Prev         Up         Next

Programming guidelines

There are certain guidelines and idioms which should be adhered to when using the processing package.

All platforms

Avoid shared state

As far as possible one should try to avoid shifting large amounts of data between processes.

It is probably best to stick to using queues or pipes for communication between processes rather than using the lower level synchronization primitives from the threading module.

Picklability:
Ensure that the arguments to the methods of proxies are picklable.
Thread safety of proxies:

Do not use a proxy object from more than one thread unless you protect it with a lock.

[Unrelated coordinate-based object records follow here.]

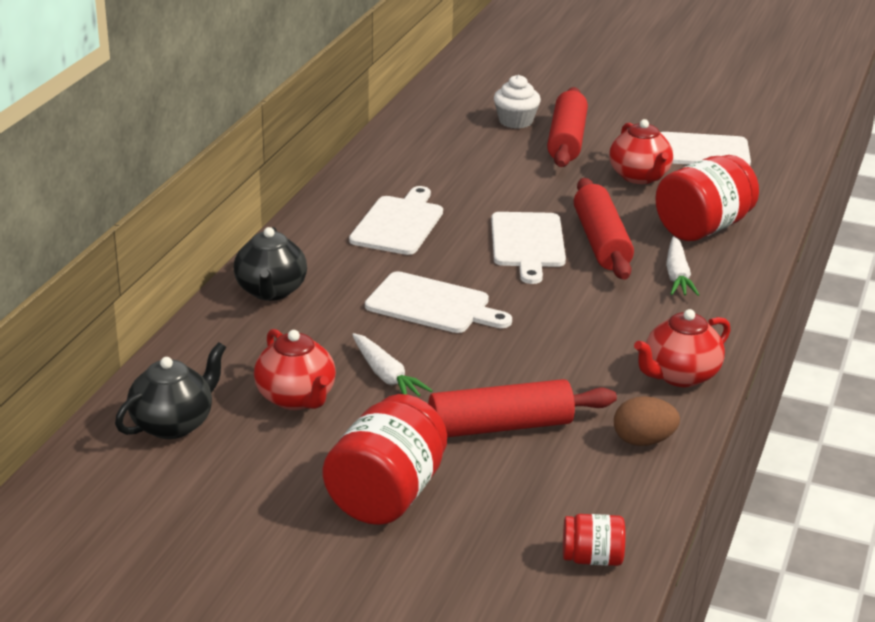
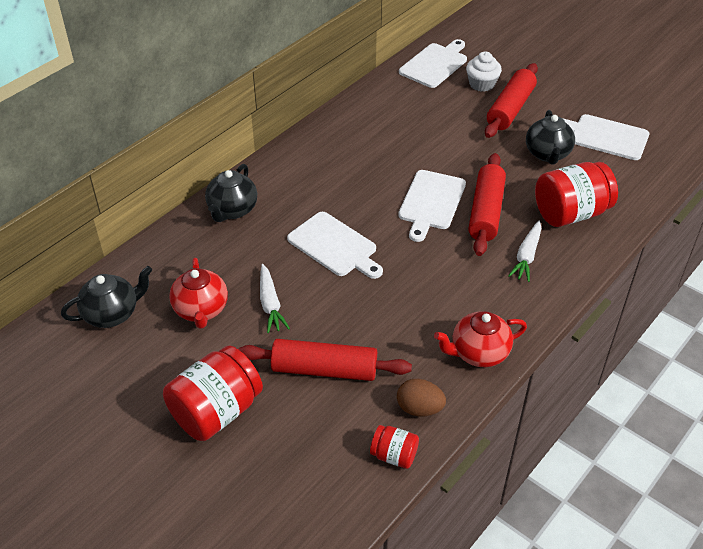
camera: 20 degrees right, 15 degrees up
white cutting board [349,186,443,255] -> white cutting board moved to [399,39,467,88]
red jar [563,514,625,566] -> red jar moved to [370,425,419,469]
red teapot [609,119,673,184] -> black teapot [526,110,575,164]

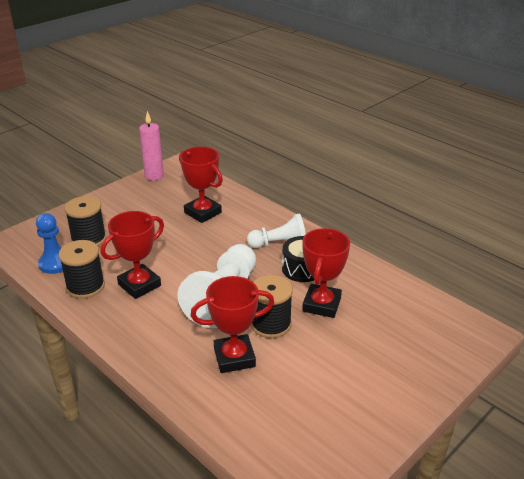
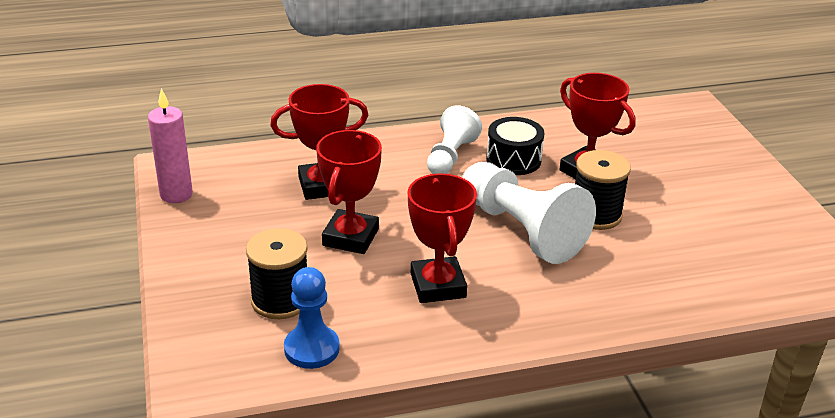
camera: 60 degrees left, 0 degrees up
black spool [58,240,105,299] -> none
red trophy [190,276,275,373] -> red trophy moved to [316,130,382,254]

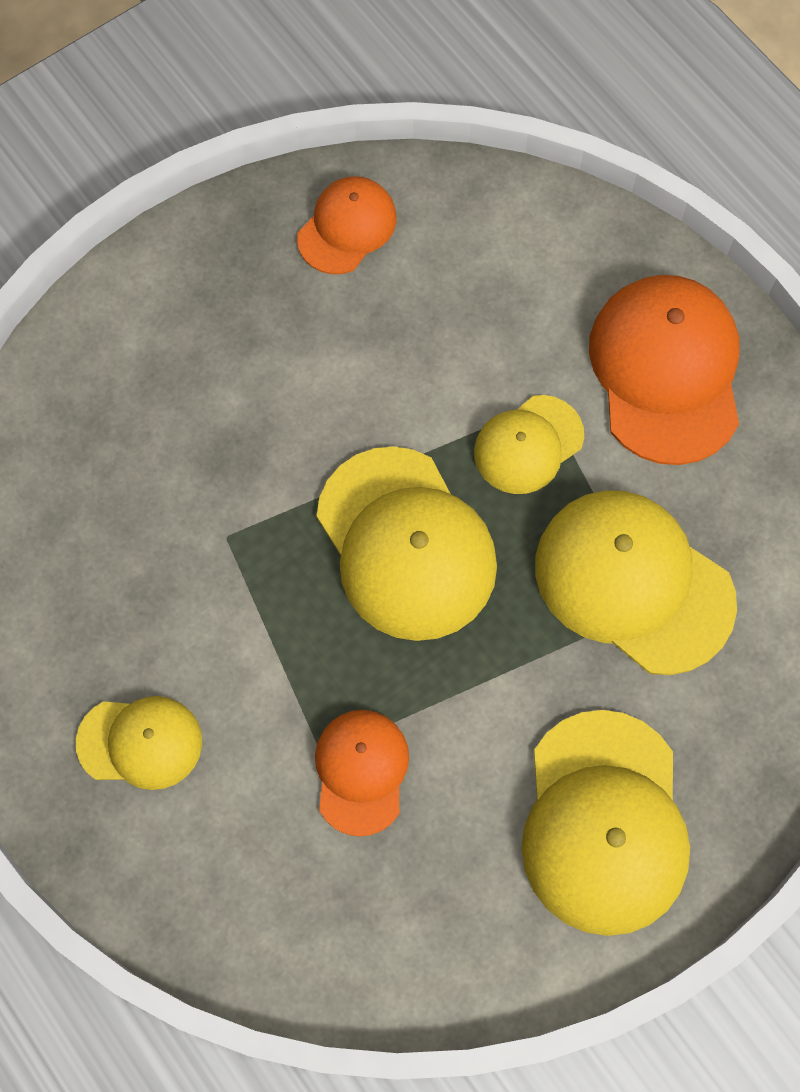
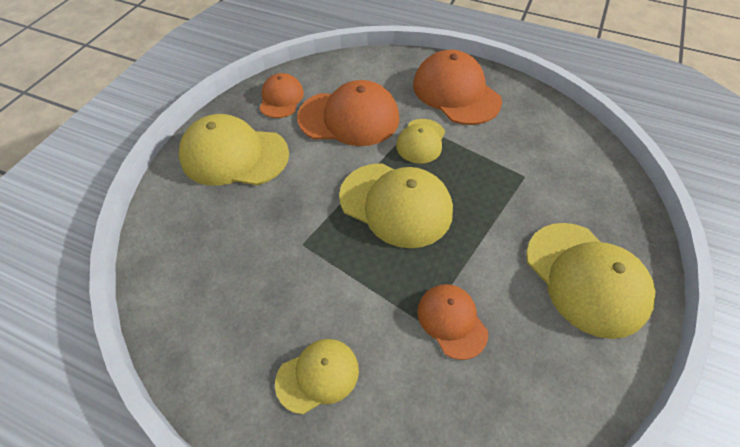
camera: 30 degrees left, 15 degrees down
yellow cap [535,490,737,675] -> yellow cap moved to [179,114,289,186]
none -> orange cap [297,80,400,146]

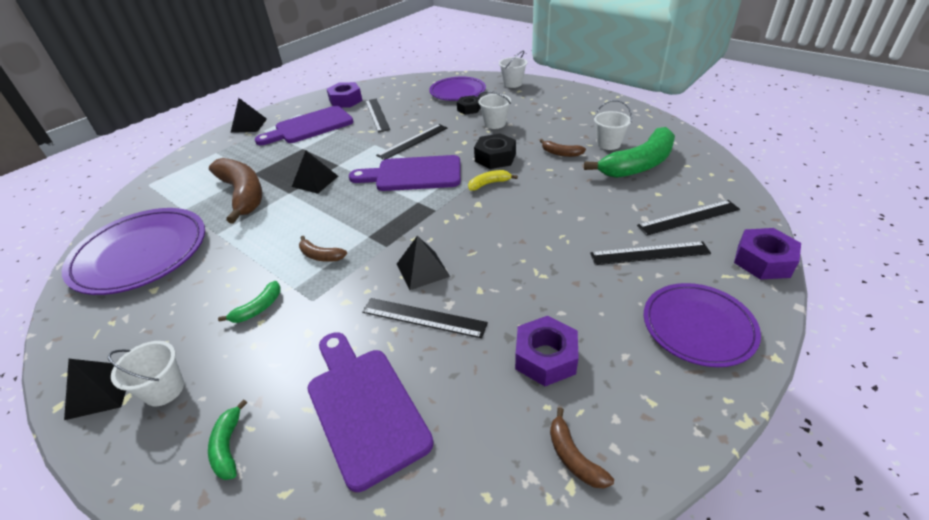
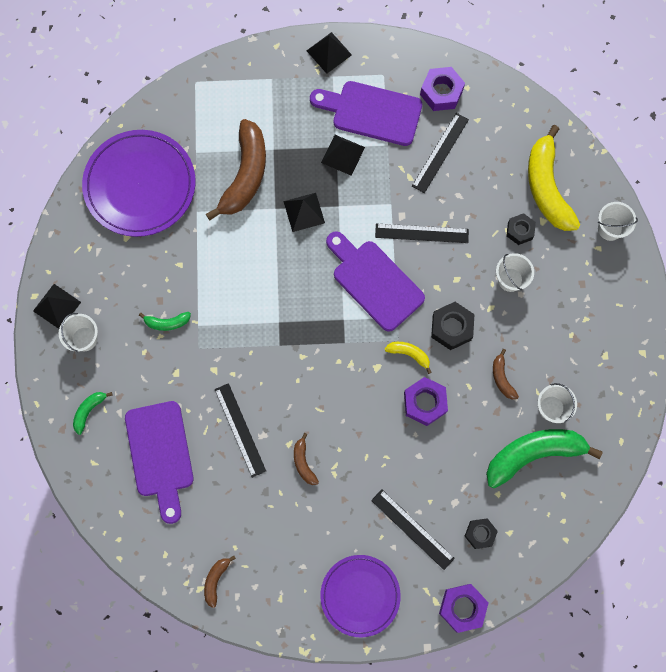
camera: 45 degrees right, 35 degrees up
brown banana [299,236,347,262] -> brown banana moved to [294,433,319,485]
purple cutting board [307,332,434,492] -> purple cutting board turned 150 degrees clockwise [125,401,194,524]
black pyramid [397,236,450,290] -> black pyramid moved to [321,135,365,176]
purple plate [429,77,486,101] -> yellow banana [528,125,580,231]
purple nut [515,316,578,386] -> purple nut moved to [404,377,448,426]
green banana [584,127,675,178] -> green banana turned 150 degrees clockwise [486,429,602,488]
black ruler [637,200,740,235] -> black nut [465,518,498,549]

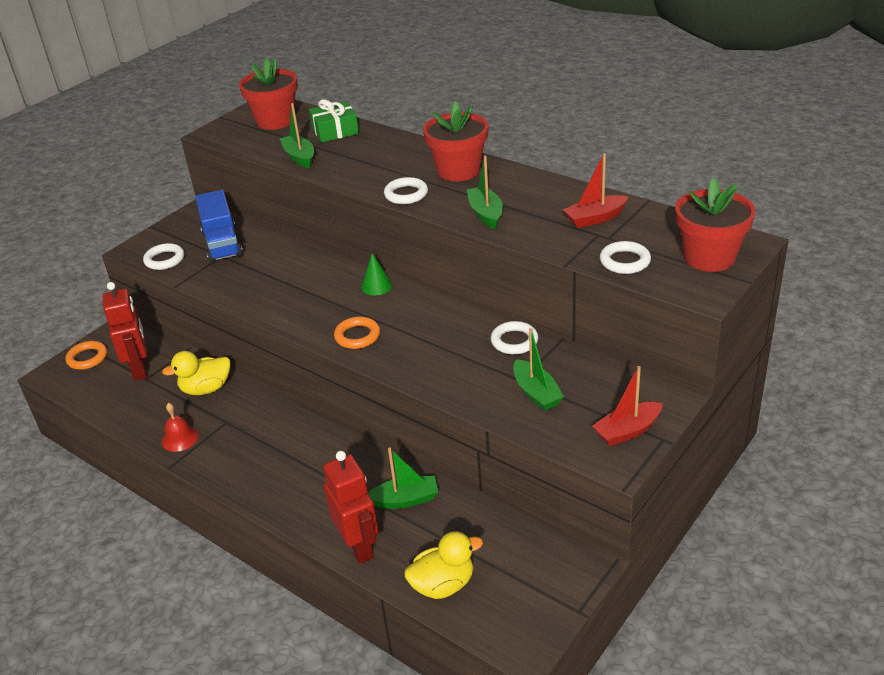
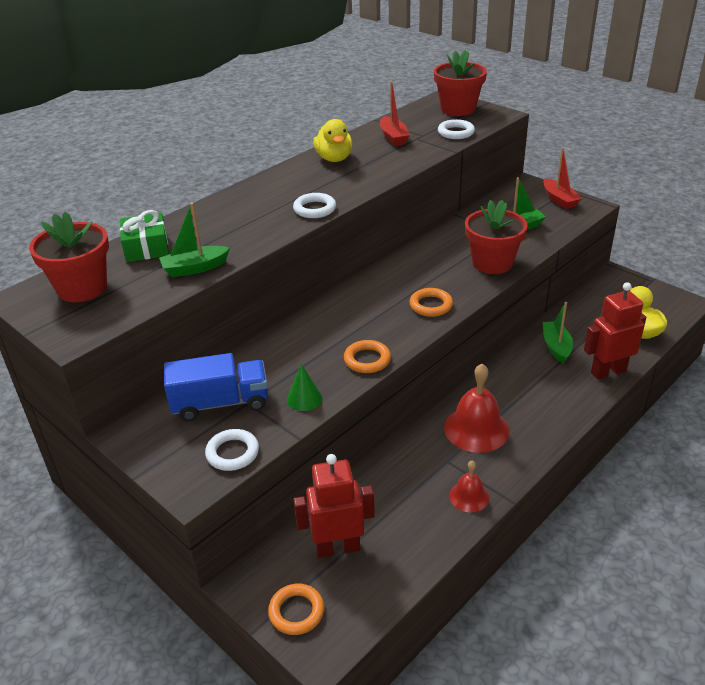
camera: 85 degrees left, 0 degrees up
yellow duck [162,351,230,395] -> yellow duck moved to [313,119,352,162]
green cone [361,253,392,296] -> green cone moved to [287,364,323,411]
red flower pot [423,101,489,181] -> red flower pot moved to [465,200,528,274]
green boat [467,155,503,229] -> none
white ring [491,321,538,354] -> none
none -> orange ring [344,340,391,373]
none -> red bell [444,363,510,453]

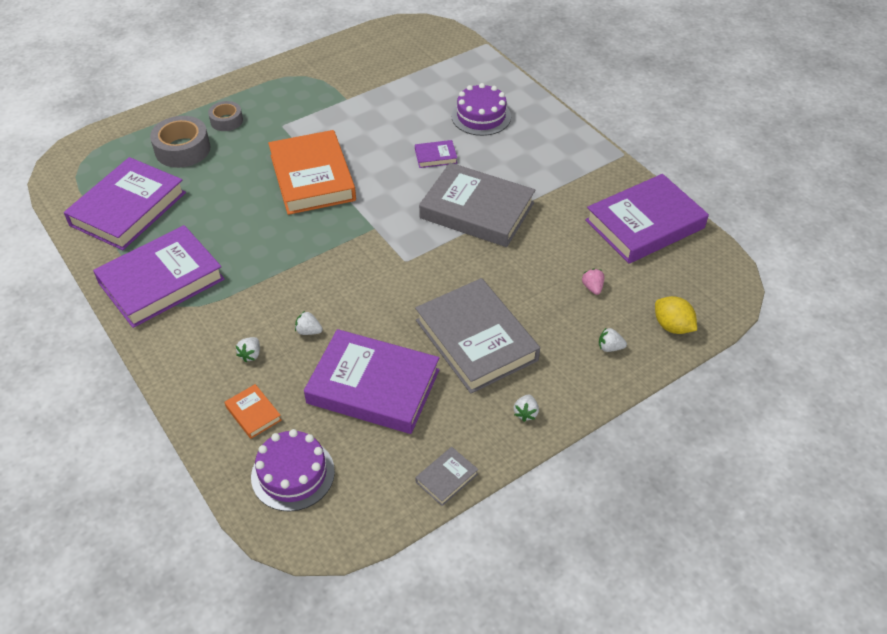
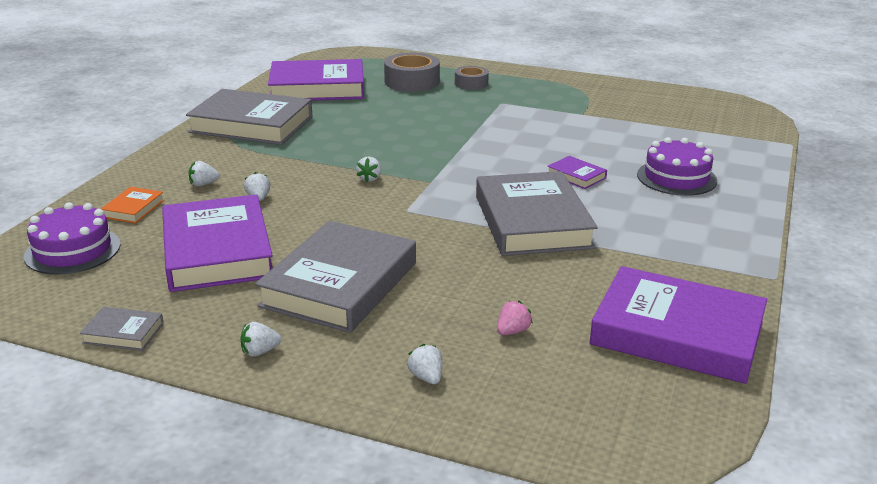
camera: 55 degrees right, 20 degrees down
purple book [93,225,225,328] -> grey book [186,89,313,145]
orange book [268,130,356,215] -> none
yellow lemon [655,296,697,334] -> none
none -> white strawberry [356,156,381,182]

(There is never a problem with different processes using the 'same' proxy.)

Joining zombie processes
On Unix when a process finishes but has not been joined it becomes a zombie. There should never be very many because each time a new process starts (or activeChildren() is called) all completed processes which have not yet been joined will be joined. Also calling a finished process's isAlive() will join the process. Even so it is probably good practice to explicitly join all the processes that you start.
Better to inherit than pickle/unpickle
On Windows many of types from the processing package need to be picklable so that child processes can use them. However, one should generally avoid sending shared objects to other processes using pipes or queues. Instead you should arrange the program so that a process which need access to a shared resource created elsewhere can inherit it from an ancestor process.
Avoid terminating processes

Using the terminate() method to stop a process is liable to cause any shared resources (such as locks, semaphores, pipes and queues) currently being used by the process to become broken or unavailable to other processes.

Therefore it is probably best to only consider using terminate() on processes which never use any shared resources.

Joining processes that use queues

Bear in mind that a process that has put items in a queue will wait before terminating until all the buffered items are fed by the "feeder" thread to the underlying pipe. (The child process can call the cancelJoin() method of the queue to avoid this behaviour.)

This means that whenever you use a queue you need to make sure that all items which have been put on the queue will eventually be removed before the process is joined. Otherwise you cannot be sure that processes which have put items on the queue will terminate. Remember also that non-daemonic processes will be automatically be joined.

An example which will deadlock is the following:

from processing import Process, Queue

def f(q):
    q.put('X' * 1000000)

if __name__ == '__main__':
    queue = Queue()
    p = Process(target=f, args=(queue,))
    p.start()
    p.join()                    # this deadlocks
    obj = queue.get()

A fix here would be to swap the last two lines round (or simply remove the p.join() line).

Explicity pass resources to child processes

On Unix a child process can make use of a shared resource created in a parent process using a global resource. However, it is better to pass the object as an argument to the constructor for the child process.

Apart from making the code (potentially) compatible with Windows this also ensures that as long as the child process is still alive the object will not be garbage collected in the parent process. This might be important if some resource is freed when the object is garbage collected in the parent process.

So for instance

from processing import Process, Lock

def f():
    ... do something using "lock" ...

if __name__ == '__main__':
   lock = Lock()
   for i in range(10):
        Process(target=f).start()

should be rewritten as

from processing import Process, Lock

def f(l):
    ... do something using "l" ...

if __name__ == '__main__':
   lock = Lock()
   for i in range(10):
        Process(target=f, args=(lock,)).start()

Windows

Since Windows lacks os.fork() it has a few extra restrictions:

More picklability:

Ensure that all arguments to Process.__init__() are picklable. This means, in particular, that bound or unbound methods cannot be used directly as the target argument on Windows --- just define a function and use that instead.

Also, if you subclass Process then make sure that instances will be picklable when the start() method is called.

Global variables:

Bear in mind that if code run in a child process tries to access a global variable, then the value it sees (if any) may not be the same as the value in the parent process at the time that start() was called.

However, global variables which are just module level constants cause no problems.

Safe importing of main module:

Make sure that the main module can be safely imported by a new Python interpreter without causing unintended side effects (such a starting a new process).

For example, under Windows running the following module would fail with a RuntimeError:

from processing import Process

def foo():
    print 'hello'

p = Process(target=foo)
p.start()

Instead one should protect the "entry point" of the program by using if __name__ == '__main__': as follows:

from processing import Process

def foo():
    print 'hello'

if __name__ == '__main__':
    freezeSupport()
    p = Process(target=foo)
    p.start()

(The freezeSupport() line can be ommitted if the program will be run normally instead of frozen.)

This allows the newly spawned Python interpreter to safely import the module and then run the module's foo() function.

Similar restrictions apply if a pool or manager is created in the main module.